# RECORDS PROVIDED

— START —

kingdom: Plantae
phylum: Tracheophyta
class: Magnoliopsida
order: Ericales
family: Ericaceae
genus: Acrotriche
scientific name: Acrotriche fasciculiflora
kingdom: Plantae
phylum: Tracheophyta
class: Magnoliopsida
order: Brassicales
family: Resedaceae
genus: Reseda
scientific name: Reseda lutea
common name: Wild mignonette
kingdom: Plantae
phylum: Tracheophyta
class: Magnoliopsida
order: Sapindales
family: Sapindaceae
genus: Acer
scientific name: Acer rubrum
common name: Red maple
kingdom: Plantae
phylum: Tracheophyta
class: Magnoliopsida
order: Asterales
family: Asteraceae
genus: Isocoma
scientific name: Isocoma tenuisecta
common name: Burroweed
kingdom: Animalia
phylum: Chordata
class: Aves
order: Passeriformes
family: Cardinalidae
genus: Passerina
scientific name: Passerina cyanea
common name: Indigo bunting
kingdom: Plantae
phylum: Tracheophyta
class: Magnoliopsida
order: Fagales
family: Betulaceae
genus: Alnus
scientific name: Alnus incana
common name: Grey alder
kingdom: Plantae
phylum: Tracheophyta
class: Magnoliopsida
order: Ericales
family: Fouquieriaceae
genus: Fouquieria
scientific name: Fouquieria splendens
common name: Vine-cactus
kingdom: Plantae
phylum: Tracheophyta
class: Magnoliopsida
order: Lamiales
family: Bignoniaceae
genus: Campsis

— END —

# GIVEN REQUEST
Rewrite the lines from the one with "family: Ericaceae" to the one with "genus: Acer", putting "vernacular name" in place of "common name" and leaving everything else unchanged.

# COMPLETE ANSWER
family: Ericaceae
genus: Acrotriche
scientific name: Acrotriche fasciculiflora
kingdom: Plantae
phylum: Tracheophyta
class: Magnoliopsida
order: Brassicales
family: Resedaceae
genus: Reseda
scientific name: Reseda lutea
vernacular name: Wild mignonette
kingdom: Plantae
phylum: Tracheophyta
class: Magnoliopsida
order: Sapindales
family: Sapindaceae
genus: Acer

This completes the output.